【第一次上田合戦激戦地】徳川軍を迎え撃ち撃破した地
武田家が滅んだ後、甲斐・信濃の地をめぐって上杉、徳川、北条らが争っていたが天正10年(1582)、徳川氏と北条氏が和睦。その内容は、「北条氏は占領していた甲斐国都留郡と信濃国佐久郡を徳川方に渡す。その代わり徳川氏は北条氏の上野国領有を認め、麾下だった真田昌幸が保持する沼田・吾妻領を引き渡す」というものだった。家康は何度も昌幸を説得したが、昌幸は真田一族が血を流して奪取した沼田・吾妻領を北条に譲り渡すことを断固拒否。それまで戦っていた上杉氏の傘下に入り、徳川に対して敵対行動を起こす。このとき昌幸は信繁(幸村)を人質として上杉家に出している。これに激怒した家康は天正13年(1585)、真田氏討伐のため7000の大軍を上田城に差し向けた。しかし真田側はわずか2000人弱の兵力でこれを迎え撃ち、昌幸の巧妙な戦術と信幸(信之)・信繁(幸村)兄弟らの奮闘で大勝利を収めた。これが第一次上田合戦である。
このときの合戦で徳川軍の死者1300人以上、片や真田軍の死者は40人ほどであったといわれている。その激戦地となったのが、神川付近の信濃国分寺が建つ段丘面の東南端だと考えられている。
真田昌幸は、信幸(信之)と信繁(幸村)にそれぞれ200と300の兵士を与えて、「徳川勢が神川を越えて来たら、ひと攻めして軽く引くようにしろ。すると敵は食いついてくるだろうから、城内に引き入れろ」と指示した。その「神川を越えて来た」のがこの辺りだと考えられている。昌幸の策略にはまっているとも知らず、真田軍と一戦を交えている徳川軍の様子がありありと目に浮かぶ。

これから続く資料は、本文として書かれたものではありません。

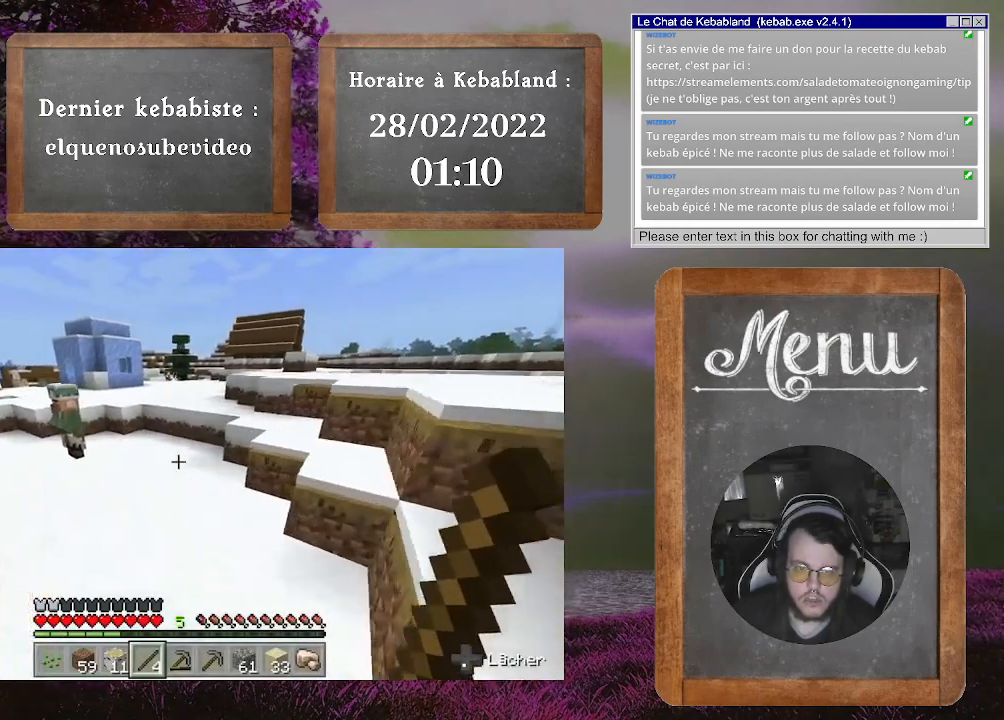
{"buttons": [], "left_stick": "up-left", "right_stick": "center", "events": [[500, "left_stick", "up-left"]]}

この第一次上田合戦で真田昌幸が知略をもって徳川軍を撃破した様子は『真田三代』でも活写されているし、NHK大河ドラマ「真田丸」でも大きな見どころの1つになるだろう。
ちなみに、この地はこの連載の第2回で紹介した「海野平古戦場」のすぐ近くにある。真田家中興の祖である幸綱(幸隆)が武田・村上・諏訪の連合軍に敗れ、本領を追い出された地で、その子昌幸と孫の信幸(信之)と信繁(幸村)たちが徳川軍を撃退したわけである。命懸けで取り戻した領土は相手が徳川であろうと絶対に渡さないという真田の意地と執念に胸が熱くなる。